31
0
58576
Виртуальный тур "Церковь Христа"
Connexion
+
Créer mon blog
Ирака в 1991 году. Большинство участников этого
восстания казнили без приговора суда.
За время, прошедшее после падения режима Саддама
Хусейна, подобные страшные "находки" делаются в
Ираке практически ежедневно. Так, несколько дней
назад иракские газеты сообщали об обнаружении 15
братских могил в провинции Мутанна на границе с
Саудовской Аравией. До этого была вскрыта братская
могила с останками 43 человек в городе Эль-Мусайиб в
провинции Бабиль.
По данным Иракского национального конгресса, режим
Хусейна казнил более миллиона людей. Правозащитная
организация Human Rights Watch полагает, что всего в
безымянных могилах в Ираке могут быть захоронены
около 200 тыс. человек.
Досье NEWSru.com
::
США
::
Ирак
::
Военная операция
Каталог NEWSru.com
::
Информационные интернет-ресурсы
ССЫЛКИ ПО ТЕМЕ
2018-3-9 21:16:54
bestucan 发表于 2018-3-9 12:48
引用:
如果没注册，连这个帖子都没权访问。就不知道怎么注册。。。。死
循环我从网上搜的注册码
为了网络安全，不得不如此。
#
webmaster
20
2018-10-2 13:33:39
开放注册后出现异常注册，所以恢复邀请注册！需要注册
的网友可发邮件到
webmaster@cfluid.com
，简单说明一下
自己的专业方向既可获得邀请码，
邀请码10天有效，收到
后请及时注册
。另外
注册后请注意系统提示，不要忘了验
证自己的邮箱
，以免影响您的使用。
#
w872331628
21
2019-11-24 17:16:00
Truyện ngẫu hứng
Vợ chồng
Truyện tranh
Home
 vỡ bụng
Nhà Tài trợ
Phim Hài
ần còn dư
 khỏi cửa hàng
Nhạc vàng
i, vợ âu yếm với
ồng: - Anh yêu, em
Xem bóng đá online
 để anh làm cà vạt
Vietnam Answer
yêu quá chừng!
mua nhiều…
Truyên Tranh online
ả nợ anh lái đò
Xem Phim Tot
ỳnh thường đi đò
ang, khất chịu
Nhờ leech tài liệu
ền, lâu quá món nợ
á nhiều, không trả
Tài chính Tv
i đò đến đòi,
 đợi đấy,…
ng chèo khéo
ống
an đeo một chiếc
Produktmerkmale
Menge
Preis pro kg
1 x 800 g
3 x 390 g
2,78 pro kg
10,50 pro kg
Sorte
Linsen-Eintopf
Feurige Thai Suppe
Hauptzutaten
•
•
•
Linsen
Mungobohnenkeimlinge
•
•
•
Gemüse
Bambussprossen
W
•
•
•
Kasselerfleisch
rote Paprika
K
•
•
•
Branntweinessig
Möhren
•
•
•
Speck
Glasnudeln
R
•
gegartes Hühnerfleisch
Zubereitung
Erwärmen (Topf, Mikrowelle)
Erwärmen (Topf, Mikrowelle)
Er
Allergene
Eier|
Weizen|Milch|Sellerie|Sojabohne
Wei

----

- EXERCISE PROMPT -
Reproduce verbatim every line from the beginning of the rows through the line that contains "Хусейна, подобные страшные", including that line.

- RESULT OF THE EXERCISE -
31
0
58576
Виртуальный тур "Церковь Христа"
Connexion
+
Créer mon blog
Ирака в 1991 году. Большинство участников этого
восстания казнили без приговора суда.
За время, прошедшее после падения режима Саддама
Хусейна, подобные страшные "находки" делаются в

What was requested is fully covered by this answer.